Wanxin snorted. She’d been unusually candid with him for a cultivator from the start, but she seemed even more open now, like she’d done away with whatever lingering pretense she’d still been holding onto. “That’s a crude understatement. But you’re not wrong. Let me put it this way. Unless the other two got just as good a result, which I doubt, you just took first place in the entrance trials.”

The other two. Tianzijun Daojue and Linzushen Meiyao. That couldn’t mean anyone but them, not after the previous stage of the entrance trials, the dueling stage—where they’d beaten all the other trial takers with effortless, almost dismissive ease. Jieyuan included. His right shoulder still ached where Daojue had stabbed him with his spear, and his left one from where Meiyao had hacked at him with her saber. It was a good thing they had only been allowed wooden weapons for the duels, otherwise he’d now be two arms short.

First place had been Jieyuan’s goal. It would've served as irrefutable proof that his origins didn’t define him. After the previous stage of the entrance trials, though, he’d been sure that position had been pushed soundly beyond his reach, and Wanxin’s words just now weren’t quite enough to shatter that belief. She might be making a big deal about his results now, but he couldn’t shake off the feeling those two would beat him in this, too—or at the very least match him. Even though he’d only met Daojue and Meiyao today, and only for the brief moments they’d faced each other on the dueling platform, he couldn’t picture either of them as inferior to anyone else in any way.

Jieyuan looked down at the other affinity gauges. “What about the others? Are we testing them too?” He imagined people only had one alignment, but Wanxin had also used a different term, affinity. Although he’d always known he was a Firesoul, he also suspected he might have a bit of Metal in him, assuming it worked like that.

Wanxin gave him an amused look. “Have you ever Communed before?”

“Communed?”

She shook her head, still smiling. “I thought as much. You’re only ever born with one innate affinity—the one for the element you’re aligned with. Your affinity for everything else starts out at zeroth-order. You can raise it, through Concept pursuit, but for that you need to be Communing. We’ll be getting to that later, however. For now…” She plucked a hand-sized card from the small stack on her side of the table and held it out to him. “Memorize this.”

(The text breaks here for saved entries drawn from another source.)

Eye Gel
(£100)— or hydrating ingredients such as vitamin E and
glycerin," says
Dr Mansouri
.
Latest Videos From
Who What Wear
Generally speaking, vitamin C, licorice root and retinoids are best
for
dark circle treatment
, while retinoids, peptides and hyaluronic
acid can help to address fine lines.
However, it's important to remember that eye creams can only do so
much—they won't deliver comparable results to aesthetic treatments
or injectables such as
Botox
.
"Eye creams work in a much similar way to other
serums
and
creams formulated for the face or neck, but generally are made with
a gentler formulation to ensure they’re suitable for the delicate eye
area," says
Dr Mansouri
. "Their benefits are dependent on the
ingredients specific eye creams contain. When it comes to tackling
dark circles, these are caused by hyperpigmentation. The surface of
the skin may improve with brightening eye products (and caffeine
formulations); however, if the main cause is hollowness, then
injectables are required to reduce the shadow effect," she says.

Jieyuan felt his throat dry up, and all thoughts of affinities and elements vanished. He gave the card a long, almost wary look, then took it into his hands slowly, almost reverentially. It was made from the crisp, expensive kind of paper that his old man used to reserve for big contracts. Written on it was a poem—six lines, each one noticeably longer than the last.

Jieyuan had to stop himself from crushing the paper in his grip. What he was holding in his hands was precisely what he’d come so far for—what he’d left his old life behind for. He’d seen attempts to replicate it, though none of them effective. Mundane fabrications, nothing more than words on paper. Cabals—cultivator organizations—guarded the real thing with even more zeal than merchants held onto their gold.

This. This is what would make him into a cultivator. Into someone who could use chroma—the miraculous substance all the powers of cultivators revolved around.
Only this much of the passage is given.